Yorkshire Dales Green Lane Alliance
“Yorkshire Green Lane what,” you may ask? Does it matter to us as runners? As more and more of us run trails and Fells rather than just jogging on roads the answer has to be “yes” it does. What is at stake here? What are the issues?
For years there has been an uneasy truce between the motorised and non-motorised users of the country side. When the National Parks were set up after the Second World War, for the peaceful enjoyment of the natural environment, no one envisaged trail bikes and 4X4 vehicles wishing to traverse the bridle ways and tracks on which we as runners, cyclists, horse riders and walkers attempt to pursue our chosen interests. Because of the uncertain legal status of many rural tracks it has proved very difficult to place a restriction on recreational motor usage. Local authorities working in isolation face expensive legal challenges from the 4X4 lobby when they attempt to impose TROs (temporary restriction orders) on bridleways.
North Yorkshire County Council is still procrastinating over imposing permanent orders to protect green lanes such as Deadman’s Hill, the track from Middlesmore to Nidderdale over to Arkleside in Coverdale, via Scar House Reservoir. The second network of green lanes needing protection are those criss-crossing Blubberhouses Moor. Both areas had temporary banning orders imposed on them whilst repairs were carried out but as soon as the bans were lifted and the motorised brigade returned the tracks were rendered impassable, not just for us but paradoxically to such an extent that even the trail bikers could not traverse them!

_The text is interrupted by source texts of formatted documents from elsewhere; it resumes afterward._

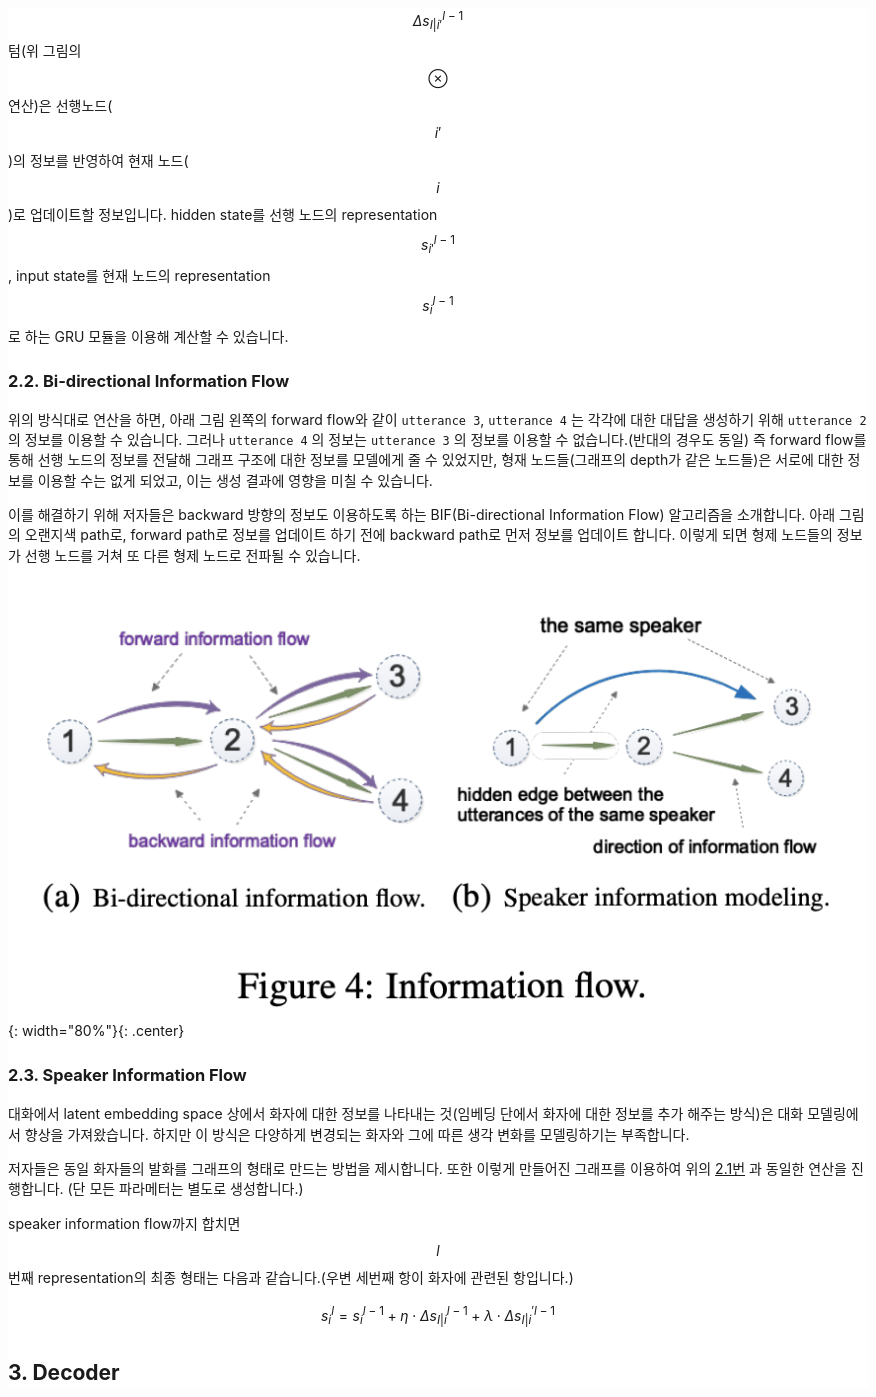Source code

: $$\Delta s_{I \vert i'} ^ {l - 1}$$ 텀(위 그림의 $$\otimes$$ 연산)은 선행노드($$i'$$)의 정보를 반영하여 현재 노드($$i$$)로 업데이트할 정보입니다. hidden state를 선행 노드의 representation $$s^{l-1}_{i'}$$, input state를 현재 노드의 representation $$s^{l-1}_{i}$$로 하는 GRU 모듈을 이용해 계산할 수 있습니다.

### 2.2. Bi-directional Information Flow

위의 방식대로 연산을 하면, 아래 그림 왼쪽의 forward flow와 같이 `utterance 3`, `utterance 4` 는 각각에 대한 대답을 생성하기 위해 `utterance 2` 의 정보를 이용할 수 있습니다. 그러나 `utterance 4` 의 정보는 `utterance 3` 의 정보를 이용할 수 없습니다.(반대의 경우도 동일) 즉 forward flow를 통해 선행 노드의 정보를 전달해 그래프 구조에 대한 정보를 모델에게 줄 수 있었지만, 형재 노드들(그래프의 depth가 같은 노드들)은 서로에 대한 정보를 이용할 수는 없게 되었고, 이는 생성 결과에 영향을 미칠 수 있습니다.

이를 해결하기 위해 저자들은 backward 방향의 정보도 이용하도록 하는 BIF(Bi-directional Information Flow) 알고리즘을 소개합니다. 아래 그림의 오랜지색 path로, forward path로 정보를 업데이트 하기 전에 backward path로 먼저 정보를 업데이트 합니다. 이렇게 되면 형제 노드들의 정보가 선행 노드를 거쳐 또 다른 형제 노드로 전파될 수 있습니다.

![bi_flow](/images/GSN/bi_flow.png){: width="80%"}{: .center}

### 2.3. Speaker Information Flow

대화에서 latent embedding space 상에서 화자에 대한 정보를 나타내는 것(임베딩 단에서 화자에 대한 정보를 추가 해주는 방식)은 대화 모델링에서 향상을 가져왔습니다. 하지만 이 방식은 다양하게 변경되는 화자와 그에 따른 생각 변화를 모델링하기는 부족합니다.

저자들은 동일 화자들의 발화를 그래프의 형태로 만드는 방법을 제시합니다. 또한 이렇게 만들어진 그래프를 이용하여 위의 [2.1번](#21-ug-e--information-flow-over-graph) 과 동일한 연산을 진행합니다. (단 모든 파라메터는 별도로 생성합니다.)

speaker information flow까지 합치면 $$l$$ 번째 representation의 최종 형태는 다음과 같습니다.(우변 세번째 항이 화자에 관련된 항입니다.)

$$s_i^l = s_i^{l - 1} + \eta \cdot \Delta s_{I \vert i} ^ {l - 1} + \lambda \cdot \Delta s_{I \vert i} ^ {\prime l - 1}$$

## 3. Decoder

The third trail under threat is Turbary Road, a superb lane from Tow Scar Lane (676 763) to Turbary Pasture following a natural limestone shelf for much of the way. Its wonderful position gives superb views across to Whernside but underfoot its beauty has been trashed, the surface replaced by mud and deep ruts. This is another route of uncertain legal status. If its status is that of a BOAT (byway open to all traffic) then securing a permanent closure will be difficult.
It is not only locally that Green Lane Defence Groups are springing up, groups have formed to protect green lanes on the North York Moors, in Kent and The Peak District, established by people outraged at the destruction of lanes and byways in their locality.
All this destruction of our trails could be stopped by legislation from central government setting out that all green lanes should be reclassified as “restricted byways” which would automatically prohibit all recreational motors. So next time you are running a trail with three foot ruts and swamps ruining your day think about the issue of Green Lanes, then write to your MP asking why the recommendations of the Green Lane Protection Group (an alliance of MPs and Peers) have not been acted upon.